A president can influence the trajectory of Indian football with a long-term plan, with inputs from clubs and players too. Increasing budgets to invest in grassroots football, heavily promoting the development of coaches by inviting experts from recent success stories like Iceland, Germany and Spain might be useful. This is a patient process, with results that will only be seen a decade from now, which inherently places it at odds with a four-year term of a president.
Stakeholders in administration
Clubs and players are the lifeblood of Indian football, but as things stand, they have no say in how the game functions. The CoA's proposal of 36 'eminent' ex-players to be part of the general assembly in elections was a well-intentioned, if misguided, start. It'd be far more prudent to have players be part of the administrative process at local levels and working their way up.

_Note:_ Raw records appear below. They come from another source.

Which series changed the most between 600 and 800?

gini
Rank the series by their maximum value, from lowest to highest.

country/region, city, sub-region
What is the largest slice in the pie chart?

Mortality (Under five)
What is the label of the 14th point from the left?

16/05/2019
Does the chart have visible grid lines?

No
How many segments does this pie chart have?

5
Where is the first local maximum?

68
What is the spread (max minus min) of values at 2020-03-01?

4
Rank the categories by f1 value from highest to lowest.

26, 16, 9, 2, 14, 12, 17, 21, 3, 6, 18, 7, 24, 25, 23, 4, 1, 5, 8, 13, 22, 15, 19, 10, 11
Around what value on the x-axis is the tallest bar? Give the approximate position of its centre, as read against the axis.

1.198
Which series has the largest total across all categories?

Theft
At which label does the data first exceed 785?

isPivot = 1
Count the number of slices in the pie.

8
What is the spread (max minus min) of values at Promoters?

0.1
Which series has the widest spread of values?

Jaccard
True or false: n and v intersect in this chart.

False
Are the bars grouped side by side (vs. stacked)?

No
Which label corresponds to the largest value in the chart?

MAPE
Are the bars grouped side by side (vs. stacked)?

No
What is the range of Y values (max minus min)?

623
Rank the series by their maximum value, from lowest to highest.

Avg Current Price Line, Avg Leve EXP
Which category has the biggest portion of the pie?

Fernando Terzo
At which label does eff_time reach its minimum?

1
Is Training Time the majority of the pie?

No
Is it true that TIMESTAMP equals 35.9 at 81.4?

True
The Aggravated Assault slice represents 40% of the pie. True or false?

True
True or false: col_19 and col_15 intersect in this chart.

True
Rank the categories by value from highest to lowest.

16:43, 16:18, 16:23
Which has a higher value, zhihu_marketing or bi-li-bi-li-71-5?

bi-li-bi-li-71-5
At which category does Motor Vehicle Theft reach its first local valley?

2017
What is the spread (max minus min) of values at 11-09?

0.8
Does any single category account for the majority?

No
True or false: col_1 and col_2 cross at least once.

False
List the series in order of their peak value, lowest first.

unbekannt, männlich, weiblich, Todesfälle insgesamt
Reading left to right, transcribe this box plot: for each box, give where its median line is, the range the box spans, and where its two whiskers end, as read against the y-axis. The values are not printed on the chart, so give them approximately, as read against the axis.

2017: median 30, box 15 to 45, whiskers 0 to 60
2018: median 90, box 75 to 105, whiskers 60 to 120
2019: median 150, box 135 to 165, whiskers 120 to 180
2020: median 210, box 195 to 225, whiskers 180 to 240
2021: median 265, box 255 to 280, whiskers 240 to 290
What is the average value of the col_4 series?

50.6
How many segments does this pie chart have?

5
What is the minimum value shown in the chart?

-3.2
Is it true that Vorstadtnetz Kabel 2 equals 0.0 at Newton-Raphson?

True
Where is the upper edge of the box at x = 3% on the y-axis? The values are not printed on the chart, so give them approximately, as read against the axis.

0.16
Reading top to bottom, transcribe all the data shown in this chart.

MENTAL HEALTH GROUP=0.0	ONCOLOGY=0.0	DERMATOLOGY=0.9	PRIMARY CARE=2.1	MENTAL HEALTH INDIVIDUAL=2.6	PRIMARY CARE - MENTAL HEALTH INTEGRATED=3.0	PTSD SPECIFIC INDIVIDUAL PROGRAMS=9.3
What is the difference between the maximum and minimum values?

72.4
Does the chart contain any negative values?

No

India also has a player's union, but it has no seat at the table at present. Renedy Singh, president of the FPAI is set to be part of the executive committee, but it would be better to have a formalised spot for the head of the player union, as well as a couple of deputies involved in the voting decisions of Indian football.
State FA's currently monopolise the voting process, as outlined by FIFA's statutes. However, clubs and franchises also deserve voting rights in the executive committee - a few spots for representative of clubs (elected, of course) would aid in having a far more participatory system in Indian football, with all stakeholders represented.